The Curse of Blog
It’s time for a rant… Sadly.
I hate cellphones.
I have difficulty figuring out how these little beeping boxes became so odious to me, but I imagine it’s based on my perception of those who use them. I grew up in a household with one phoneline. Because of the amount of business my parents do and the fact that my friends are usually the ones to call me, there was often a great deal of tie up on the phone lines. This was especially problematic when I would be downstairs working in my room, very close to a telephone and it would ring. Naturally, I would be the one to pick it up, simply because it wasn’t practical for my parents to stand at the top of the stairs and shout at me that the call was for me. (Considering my room was on the other end of the basement to the stairs and a prefered having my door closed, needless to say, it was impossible to notify me of a call.) So in the end, I ended up becoming the ‘subterannean secretary’ taking nearly every call made. (Since my voice deepened relatively early, I also was assumed to be the man of the house when a telemarketer called, needless to say, I should have charged my parents for the amount of spam calls I would block.)
Although the phone line was important to our family, it wasn’t *that* important. Most calls were my friends, or notifications to my mother or father about their business, and occassional my mother would tie up the phone for four to eight hours every year while she caught up with her sister in Ottawa. (I’d *love* to see that phonebill.) But in the end, like I said, the phone wasn’t crucial to our social survival. When we finally did get a cellphone, we guarded the number like it was a dirty family secret. The cell phone was intended for long car trips, solely for making outgoing calls to get emergency service on the side of the road, or for directions. It was never a social tool, and so I ended up growing up with that notion in mind. It was a tool, not a gab machine.
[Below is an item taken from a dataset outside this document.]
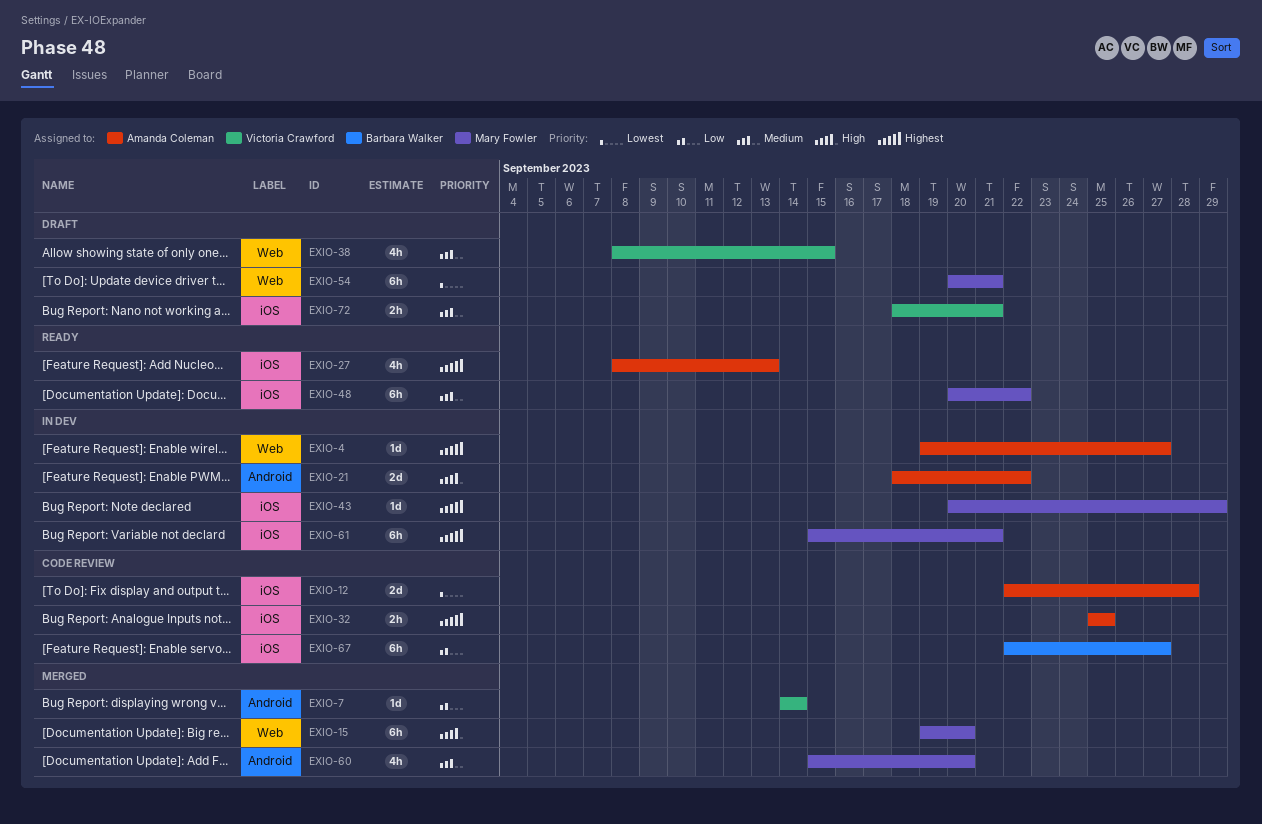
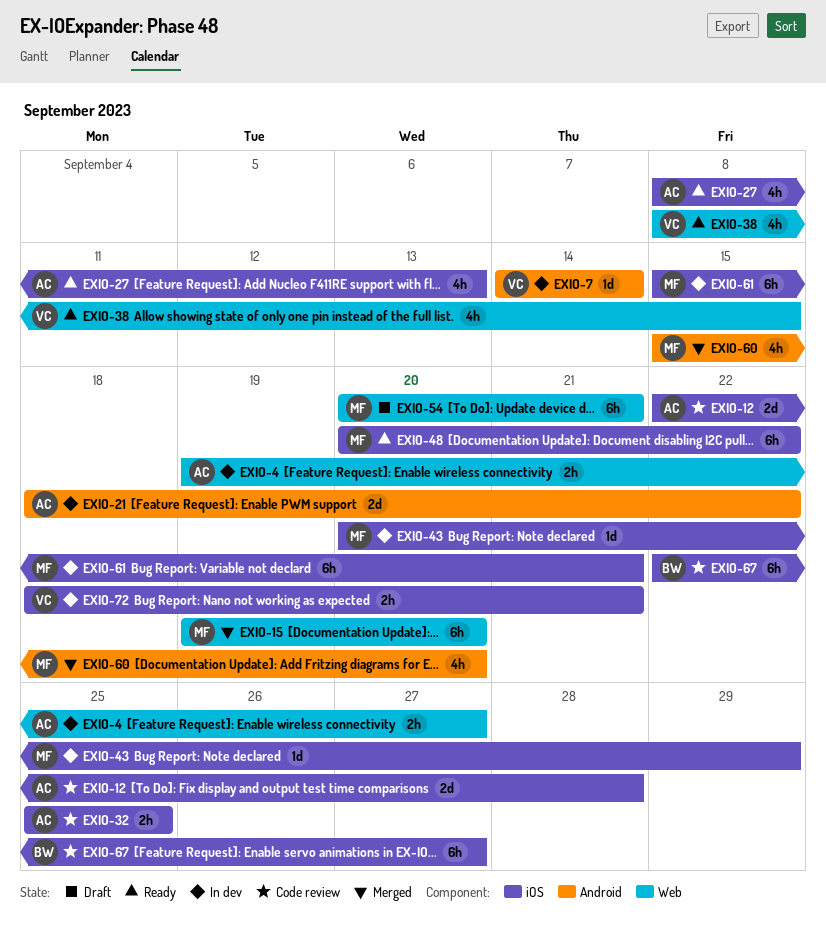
EXIO-4, estimate: 1d -> 2h
EXIO-7, status: Merged -> In dev
EXIO-38, status: Draft -> Ready
EXIO-72, status: Draft -> In dev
So of course my first response to any and all cellphone users who use it for entertainment and socializing are very foolish. These people chew up minutes to talk to people because they apparently have enough time to gab but not enough to actually meet these people in person and not involve everyone in earshot on the coversation.
What particular gets in my craw are the cellphones that go off during class. This is a complicated issue. Just like wearing a hat, sometimes people forget they have their cellphone with you. (Even thought it’s usually $50 to a couple hundred dollars of technology, but then, we’ve all lost our several thousand dollar cars in the Wal-Mart parking lot one in awhile.) But what bothers me most is when someone actually calls these people, even when their cellphones are on. Have we become so disjointed out of our friend’s lives that we are not only needing to call them at all hours of the day, but we cannot even take a stab at the fact that they may be in a class? (I specify class because movie theatre visits aren’t as highly scheduled as are classes, but then, if you forget you have your cellphone on when you to the pictures, you are asking for it.)
But the fact that we need to be in constant communication with friends makes cell phone users seem a lot more superficial and less real. If you are constantly updating your friends with the latest minute to minute information, then what purpose do you have for hanging out with them except for an activity. Face to face conversations, multi-threaded, multi-user chats become fewer and fewer, and we end up having less things to say when we are together with our friends. Communication breaks down from the sense of community to that of networks.
When you tell your friends good news at the pub, the information diseminates in a relatively equal way. When you do so over a cellphone, it is often a single point of contact, and either your single friend tells another while you tell another, or the information exchange ends there. The entire concept simply drives away the sense of community. Having grown up on the borderline between this world of community and network, I often feel like the cellphone is destroying culture.
We as a culture become more insular, our tribes become more selective. Where once a conversation could permit the inclusion of others outside of the circle to join in, we have become so guarded that the majority of meaningful communication comes in the form of passive notes, and whsipering into a tin can connected to a string.
Cellphones kill nations, cities, neighbourhoods, and communities. Neighbour is just another word for stranger now, and that is very unfortunate.
I hate cellphones because they destroy society.